7. Behoren de sporen tot één of meerdere periodes?

Vele sporen konden niet gedateerd worden, door een gebrek aan vondstenmateriaal. Tijdens het onderzoek werden twee groepen van sporen aangetroffen. Enerzijds grachten en greppels die mogelijk terug te brengen zijn op perceelsgrenzen uit de late-/post-middeleeuwse periode. Deze konden als dusdanig herkend worden omdat deze nog te zien waren op de bestudeerde historische kaarten of nu nog in het landschap zichtbaar waren.

Anderzijds kwamen in het noorden van het onderzoeksgebied sporen aan het licht die eerder in de volle en late middeleeuwen te situeren zijn op basis van het schaarse aardewerk. Het ging om kuilen en greppels, waarvan het onderlinge verband niet echt duidelijk werd.

8. Zijn er aanwijzingen voor de aanwezigheid van de Kaaidijk binnen het plangebied?

Er zijn geen directe aanwijzingen voor de aanwezigheid van de Kaaidijk binnen het plangebied.

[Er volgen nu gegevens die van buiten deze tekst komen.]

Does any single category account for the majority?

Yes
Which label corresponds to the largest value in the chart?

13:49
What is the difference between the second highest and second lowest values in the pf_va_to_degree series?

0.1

Dit hoeft geen verbazing aangezien deze ook niet in het eerdere onderzoek van Gate ten oosten van het huidige onderzoeksgebied niet werd opgemerkt.

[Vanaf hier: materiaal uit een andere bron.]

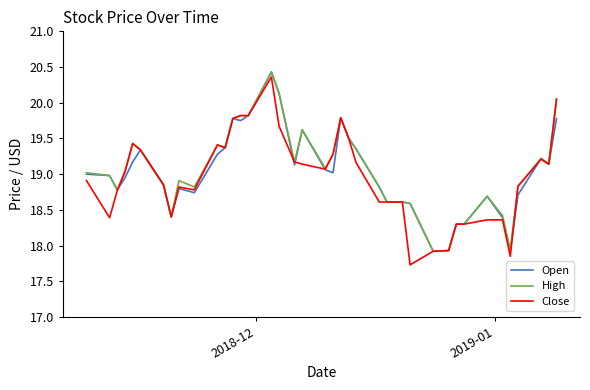

What is the maximum value shown in the chart?

20.4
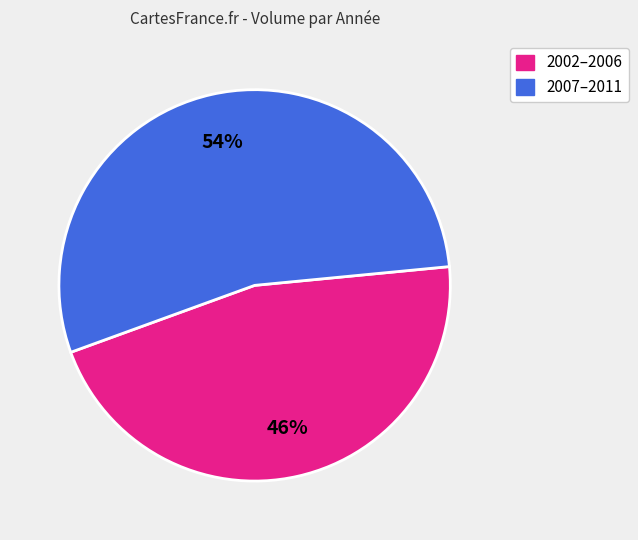

To the nearest percent, what is the average slice percentage?

50%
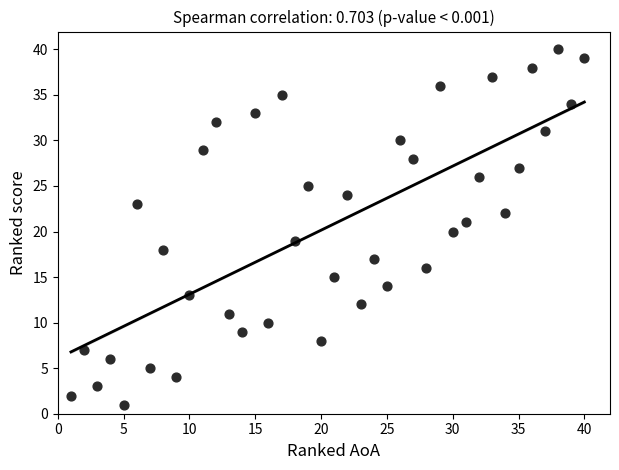

What is the range of Y values (max minus min)?

39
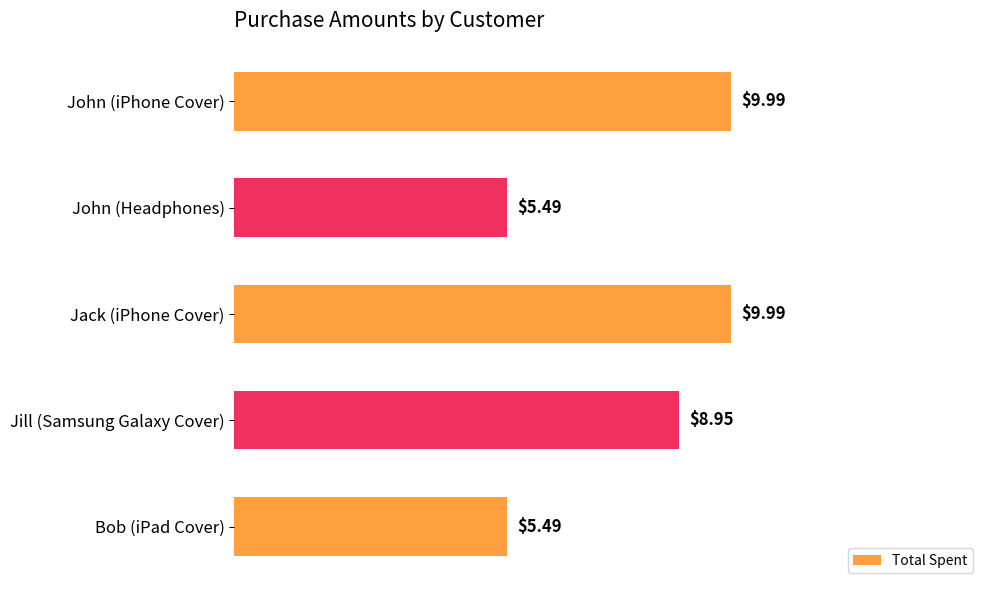

How many values exceed 8?

3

Een blik op het Digitaal Hoogtemodel (zie figuur 33) leert dat de mogelijkheid bestaat dat de dijk genivelleerd werd en is verspreid over een ruimer oppervlak. Het betreft een hypothese.

9. Sluiten de resultaten aan op de resultaten van het recente onderzoek ten oosten van het huidige plangebied? Zo ja, op welke manier?

In het noorden van het gebied, aansluitend op de huidige Oostendelaan werden kuilen en greppels aangetroffen die op basis van het aardewerk in de volle en late middeleeuwen konden geplaatst

45

worden. Ten oosten van het huidige plangebied, op de opgraving van Middelkerke-Kalkaert, werden in het noordoosten en het midden van het plangebied bewoningssporen (kuilen, paalkuilen, greppels, grachten, waterpoel, muurresten van een gebouwplattegrond (deels) onderscheiden. Deze werden in de late middeleeuwen geplaatst op basis van het aardewerk.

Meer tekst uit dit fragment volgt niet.